Activity:
Word for word, restate the data that follows, omitting the images.

(Stored data entries)
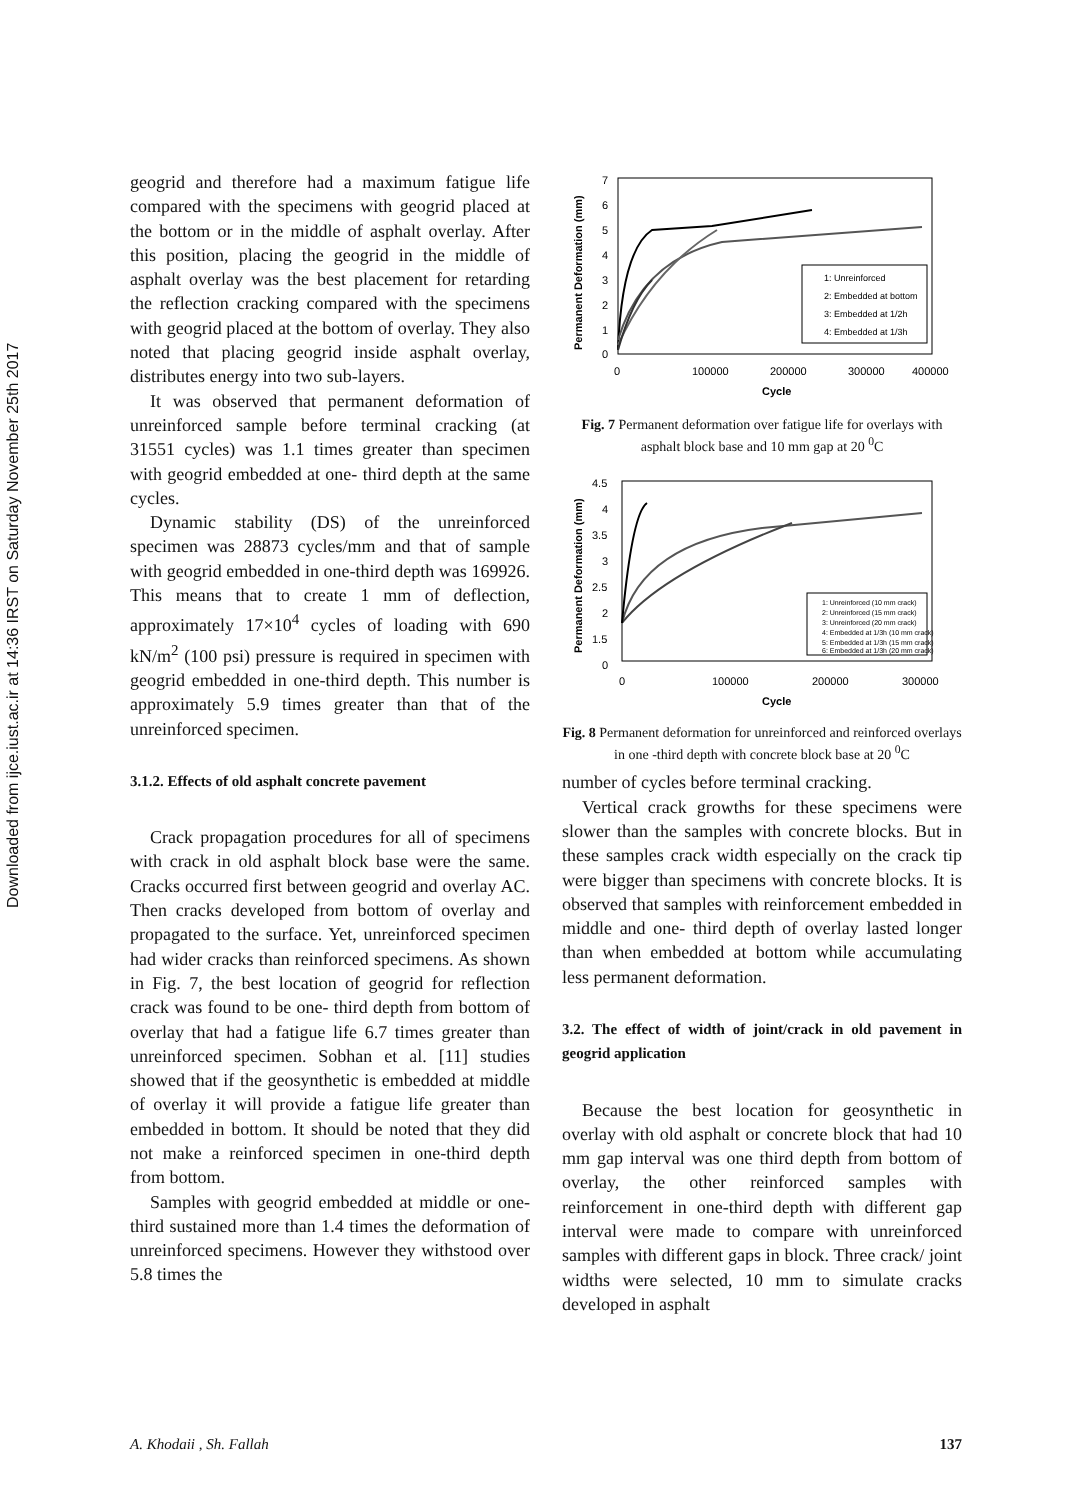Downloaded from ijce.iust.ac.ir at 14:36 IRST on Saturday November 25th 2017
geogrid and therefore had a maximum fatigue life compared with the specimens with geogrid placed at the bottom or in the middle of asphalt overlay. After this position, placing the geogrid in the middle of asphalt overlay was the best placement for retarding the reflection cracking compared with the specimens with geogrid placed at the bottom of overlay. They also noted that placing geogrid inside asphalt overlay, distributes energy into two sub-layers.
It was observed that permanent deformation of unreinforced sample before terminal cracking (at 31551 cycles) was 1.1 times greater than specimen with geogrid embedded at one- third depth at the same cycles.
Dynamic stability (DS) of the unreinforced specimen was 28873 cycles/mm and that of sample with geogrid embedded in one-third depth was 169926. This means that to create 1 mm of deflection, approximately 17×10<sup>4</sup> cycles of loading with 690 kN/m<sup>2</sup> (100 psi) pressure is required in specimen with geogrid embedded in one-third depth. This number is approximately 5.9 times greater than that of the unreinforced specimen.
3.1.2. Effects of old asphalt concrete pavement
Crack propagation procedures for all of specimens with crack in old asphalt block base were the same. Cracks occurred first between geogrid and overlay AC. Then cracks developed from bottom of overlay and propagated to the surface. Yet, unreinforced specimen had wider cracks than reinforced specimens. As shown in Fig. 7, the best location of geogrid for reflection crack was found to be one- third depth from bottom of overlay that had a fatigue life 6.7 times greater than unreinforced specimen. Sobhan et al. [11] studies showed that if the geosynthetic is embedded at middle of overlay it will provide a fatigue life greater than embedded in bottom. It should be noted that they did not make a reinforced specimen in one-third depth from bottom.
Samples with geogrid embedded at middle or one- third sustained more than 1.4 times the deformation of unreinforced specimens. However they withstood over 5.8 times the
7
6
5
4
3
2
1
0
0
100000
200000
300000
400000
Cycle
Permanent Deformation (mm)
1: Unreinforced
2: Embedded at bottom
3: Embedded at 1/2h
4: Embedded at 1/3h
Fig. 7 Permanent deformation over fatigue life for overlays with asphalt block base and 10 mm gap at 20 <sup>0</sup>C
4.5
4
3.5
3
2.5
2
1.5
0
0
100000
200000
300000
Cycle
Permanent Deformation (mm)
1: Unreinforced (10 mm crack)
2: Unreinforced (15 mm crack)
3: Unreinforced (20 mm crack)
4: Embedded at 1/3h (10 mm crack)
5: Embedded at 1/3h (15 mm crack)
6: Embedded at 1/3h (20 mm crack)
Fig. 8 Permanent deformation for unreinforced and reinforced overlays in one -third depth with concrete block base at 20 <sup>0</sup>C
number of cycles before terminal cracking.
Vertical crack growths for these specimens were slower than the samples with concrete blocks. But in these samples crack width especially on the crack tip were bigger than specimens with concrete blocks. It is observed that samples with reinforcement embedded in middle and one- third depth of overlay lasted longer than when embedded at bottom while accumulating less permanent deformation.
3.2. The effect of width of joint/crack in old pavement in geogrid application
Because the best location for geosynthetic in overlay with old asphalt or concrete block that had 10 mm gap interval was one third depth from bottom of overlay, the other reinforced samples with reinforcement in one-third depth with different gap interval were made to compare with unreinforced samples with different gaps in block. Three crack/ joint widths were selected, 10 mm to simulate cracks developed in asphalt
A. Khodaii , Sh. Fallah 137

Written answer:
Downloaded from ijce.iust.ac.ir at 14:36 IRST on Saturday November 25th 2017
geogrid and therefore had a maximum fatigue life compared with the specimens with geogrid placed at the bottom or in the middle of asphalt overlay. After this position, placing the geogrid in the middle of asphalt overlay was the best placement for retarding the reflection cracking compared with the specimens with geogrid placed at the bottom of overlay. They also noted that placing geogrid inside asphalt overlay, distributes energy into two sub-layers.
It was observed that permanent deformation of unreinforced sample before terminal cracking (at 31551 cycles) was 1.1 times greater than specimen with geogrid embedded at one- third depth at the same cycles.
Dynamic stability (DS) of the unreinforced specimen was 28873 cycles/mm and that of sample with geogrid embedded in one-third depth was 169926. This means that to create 1 mm of deflection, approximately 17×10<sup>4</sup> cycles of loading with 690 kN/m<sup>2</sup> (100 psi) pressure is required in specimen with geogrid embedded in one-third depth. This number is approximately 5.9 times greater than that of the unreinforced specimen.
3.1.2. Effects of old asphalt concrete pavement
Crack propagation procedures for all of specimens with crack in old asphalt block base were the same. Cracks occurred first between geogrid and overlay AC. Then cracks developed from bottom of overlay and propagated to the surface. Yet, unreinforced specimen had wider cracks than reinforced specimens. As shown in Fig. 7, the best location of geogrid for reflection crack was found to be one- third depth from bottom of overlay that had a fatigue life 6.7 times greater than unreinforced specimen. Sobhan et al. [11] studies showed that if the geosynthetic is embedded at middle of overlay it will provide a fatigue life greater than embedded in bottom. It should be noted that they did not make a reinforced specimen in one-third depth from bottom.
Samples with geogrid embedded at middle or one- third sustained more than 1.4 times the deformation of unreinforced specimens. However they withstood over 5.8 times the
7
6
5
4
3
2
1
0
0
100000
200000
300000
400000
Cycle
Permanent Deformation (mm)
1: Unreinforced
2: Embedded at bottom
3: Embedded at 1/2h
4: Embedded at 1/3h
Fig. 7 Permanent deformation over fatigue life for overlays with asphalt block base and 10 mm gap at 20 <sup>0</sup>C
4.5
4
3.5
3
2.5
2
1.5
0
0
100000
200000
300000
Cycle
Permanent Deformation (mm)
1: Unreinforced (10 mm crack)
2: Unreinforced (15 mm crack)
3: Unreinforced (20 mm crack)
4: Embedded at 1/3h (10 mm crack)
5: Embedded at 1/3h (15 mm crack)
6: Embedded at 1/3h (20 mm crack)
Fig. 8 Permanent deformation for unreinforced and reinforced overlays in one -third depth with concrete block base at 20 <sup>0</sup>C
number of cycles before terminal cracking.
Vertical crack growths for these specimens were slower than the samples with concrete blocks. But in these samples crack width especially on the crack tip were bigger than specimens with concrete blocks. It is observed that samples with reinforcement embedded in middle and one- third depth of overlay lasted longer than when embedded at bottom while accumulating less permanent deformation.
3.2. The effect of width of joint/crack in old pavement in geogrid application
Because the best location for geosynthetic in overlay with old asphalt or concrete block that had 10 mm gap interval was one third depth from bottom of overlay, the other reinforced samples with reinforcement in one-third depth with different gap interval were made to compare with unreinforced samples with different gaps in block. Three crack/ joint widths were selected, 10 mm to simulate cracks developed in asphalt
A. Khodaii , Sh. Fallah 137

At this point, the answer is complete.